Passengers Operating Vehicles are "Users" Covered By ICBC Insurance Scheme
Important reasons for judgement were released today by the BC Court of Appeal addressing the scope of ICBC insurance coverage when a collision is caused by a passenger intervening in the use and operation of a vehicle.
In today’s case (Felix v. ICBC) the Plaintiff was driving her vehicle when her boyfriend, who was riding as a passenger, “grabbed the steering wheel causing the vehicle to leave the highway and overturn.” He was killed in the collision and the Plaintiff suffered numerous physical injuries.
The passenger was found at fault for the crash. The Plaintiff, who was a verbatim reporter, suffered injuries which seriously compromised her abilities both vocationally and recreationally. The matter proceeded to trial and damages of over $800,000 were assessed. The Defendant motorist was insured with ICBC at the time. ICBC refused to pay arguing they had no responsibility to cover the damages.
The trial judge sided with ICBC and found no coverage existed in these circumstances. The BC Court of Appeal overturned this judgement finding the trial judge erred. In finding ICBC liable to cover the damages the Court provided the following reasons:
 The word “use” is to be considered in the context of the legislative scheme to provide “access to compensation for those who suffer losses” as a result of a motor vehicle accident, along with the legislative history, context and jurisprudence noted above. The word has been given a broad meaning in other judicial authorities. Considering all of these factors, as noted in Rizzo Shoes, I can only conclude that the word “use” in s. 63(b) includes use by a passenger in a motor vehicle when it is used as a motor vehicle.
ii) In the context of the facts of this case, is there some nexus or causal relationship between Ms. Felix’s injuries and the use of her vehicle by Mr. Hearne?
 The Court in Vytlingam addressed the issues of causation at para. 25, and said:
For coverage to exist, there must be an unbroken chain of causation linking the conduct of the motorist as a motorist to the injuries in respect of which the claim is made.
 I would adopt the analysis and rephrase it in this context, as, “For coverage to exist, there must be an unbroken chain of causation linking the conduct of the user as a user of a motor vehicle to the injuries in respect of which the claim is made.”
 In Amos, the Court said, at para. 26, “Generally speaking, where the use or operation of a motor vehicle in some manner contributes to or adds to the injury, the plaintiff is entitled to coverage.” See also Westmount (City) v. Rossy, 2012 SCC 30 at para. 42.

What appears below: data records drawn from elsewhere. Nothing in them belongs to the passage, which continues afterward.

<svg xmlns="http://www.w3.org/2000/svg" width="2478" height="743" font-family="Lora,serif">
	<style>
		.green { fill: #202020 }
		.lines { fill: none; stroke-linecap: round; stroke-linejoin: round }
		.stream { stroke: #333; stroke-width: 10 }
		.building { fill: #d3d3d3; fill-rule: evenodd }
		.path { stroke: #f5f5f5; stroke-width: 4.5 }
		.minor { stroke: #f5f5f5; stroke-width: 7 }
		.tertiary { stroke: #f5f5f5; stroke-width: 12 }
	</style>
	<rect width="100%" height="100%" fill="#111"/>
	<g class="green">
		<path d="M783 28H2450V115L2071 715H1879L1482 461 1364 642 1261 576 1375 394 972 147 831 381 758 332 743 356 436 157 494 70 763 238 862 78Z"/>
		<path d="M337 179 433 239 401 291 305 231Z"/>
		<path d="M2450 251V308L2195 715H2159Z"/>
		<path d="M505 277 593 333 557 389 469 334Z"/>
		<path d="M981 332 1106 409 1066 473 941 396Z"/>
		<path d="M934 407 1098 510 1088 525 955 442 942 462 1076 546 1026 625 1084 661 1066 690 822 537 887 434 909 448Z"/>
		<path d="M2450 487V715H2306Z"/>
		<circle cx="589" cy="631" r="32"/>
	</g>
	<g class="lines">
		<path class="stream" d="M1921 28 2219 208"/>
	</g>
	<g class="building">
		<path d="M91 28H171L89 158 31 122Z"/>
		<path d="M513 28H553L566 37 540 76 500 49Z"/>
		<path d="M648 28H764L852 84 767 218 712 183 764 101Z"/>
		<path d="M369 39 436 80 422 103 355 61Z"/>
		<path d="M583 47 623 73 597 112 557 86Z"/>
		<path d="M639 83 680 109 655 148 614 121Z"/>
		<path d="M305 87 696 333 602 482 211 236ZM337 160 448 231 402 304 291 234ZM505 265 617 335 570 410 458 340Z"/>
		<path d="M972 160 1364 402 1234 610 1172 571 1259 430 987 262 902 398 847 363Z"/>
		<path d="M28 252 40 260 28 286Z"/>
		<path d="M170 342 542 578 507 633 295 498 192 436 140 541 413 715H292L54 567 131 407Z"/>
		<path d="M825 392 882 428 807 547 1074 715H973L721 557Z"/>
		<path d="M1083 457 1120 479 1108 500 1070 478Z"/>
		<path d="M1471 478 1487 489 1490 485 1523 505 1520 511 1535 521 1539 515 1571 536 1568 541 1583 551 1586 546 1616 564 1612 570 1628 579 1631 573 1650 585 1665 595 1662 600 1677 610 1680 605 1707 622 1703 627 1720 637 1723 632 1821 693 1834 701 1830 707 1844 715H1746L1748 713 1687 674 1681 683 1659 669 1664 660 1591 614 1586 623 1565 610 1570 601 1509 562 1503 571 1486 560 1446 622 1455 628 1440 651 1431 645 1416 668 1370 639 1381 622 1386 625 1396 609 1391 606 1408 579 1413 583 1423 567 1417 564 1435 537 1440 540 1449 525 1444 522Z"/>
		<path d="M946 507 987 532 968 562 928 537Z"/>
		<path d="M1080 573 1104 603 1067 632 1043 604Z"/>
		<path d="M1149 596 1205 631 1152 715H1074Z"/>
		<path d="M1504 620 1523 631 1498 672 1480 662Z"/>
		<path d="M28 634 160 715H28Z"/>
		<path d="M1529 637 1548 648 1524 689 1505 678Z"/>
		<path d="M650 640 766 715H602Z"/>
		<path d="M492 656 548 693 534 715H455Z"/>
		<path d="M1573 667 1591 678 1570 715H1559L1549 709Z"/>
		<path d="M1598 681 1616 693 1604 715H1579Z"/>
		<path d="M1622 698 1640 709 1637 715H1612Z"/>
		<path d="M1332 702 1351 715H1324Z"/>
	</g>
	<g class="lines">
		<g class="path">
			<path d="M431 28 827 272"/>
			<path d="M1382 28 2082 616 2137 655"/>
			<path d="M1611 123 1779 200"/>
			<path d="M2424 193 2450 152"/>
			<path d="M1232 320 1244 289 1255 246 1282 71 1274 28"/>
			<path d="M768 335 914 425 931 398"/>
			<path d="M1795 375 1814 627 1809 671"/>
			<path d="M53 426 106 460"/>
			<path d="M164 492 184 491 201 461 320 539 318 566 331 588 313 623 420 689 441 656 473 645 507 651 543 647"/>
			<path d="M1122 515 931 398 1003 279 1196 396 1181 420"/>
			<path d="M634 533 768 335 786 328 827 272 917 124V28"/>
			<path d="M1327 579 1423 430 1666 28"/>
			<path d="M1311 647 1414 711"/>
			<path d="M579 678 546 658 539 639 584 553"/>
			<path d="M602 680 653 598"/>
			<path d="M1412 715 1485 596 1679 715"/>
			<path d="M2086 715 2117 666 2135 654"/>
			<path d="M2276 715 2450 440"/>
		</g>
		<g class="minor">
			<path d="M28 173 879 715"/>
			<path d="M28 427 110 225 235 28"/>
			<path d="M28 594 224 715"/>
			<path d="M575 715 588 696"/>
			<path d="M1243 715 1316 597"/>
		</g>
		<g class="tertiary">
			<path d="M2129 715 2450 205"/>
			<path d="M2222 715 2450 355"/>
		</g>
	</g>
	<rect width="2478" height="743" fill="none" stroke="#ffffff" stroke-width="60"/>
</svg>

 While a passenger, or user, in a moving automobile, Mr. Hearne grabbed the steering wheel causing the accident that led to Ms. Felix’s injuries. It matters not for these purposes that he did not intend to take control of the car. He intentionally (and negligently) grabbed the wheel while he was “using” the vehicle. As a result, Ms. Felix suffered injury. There is, in my view, a clear unbroken chain of causation from his negligent act to her injuries. I would not disagree with the trial judge on this point.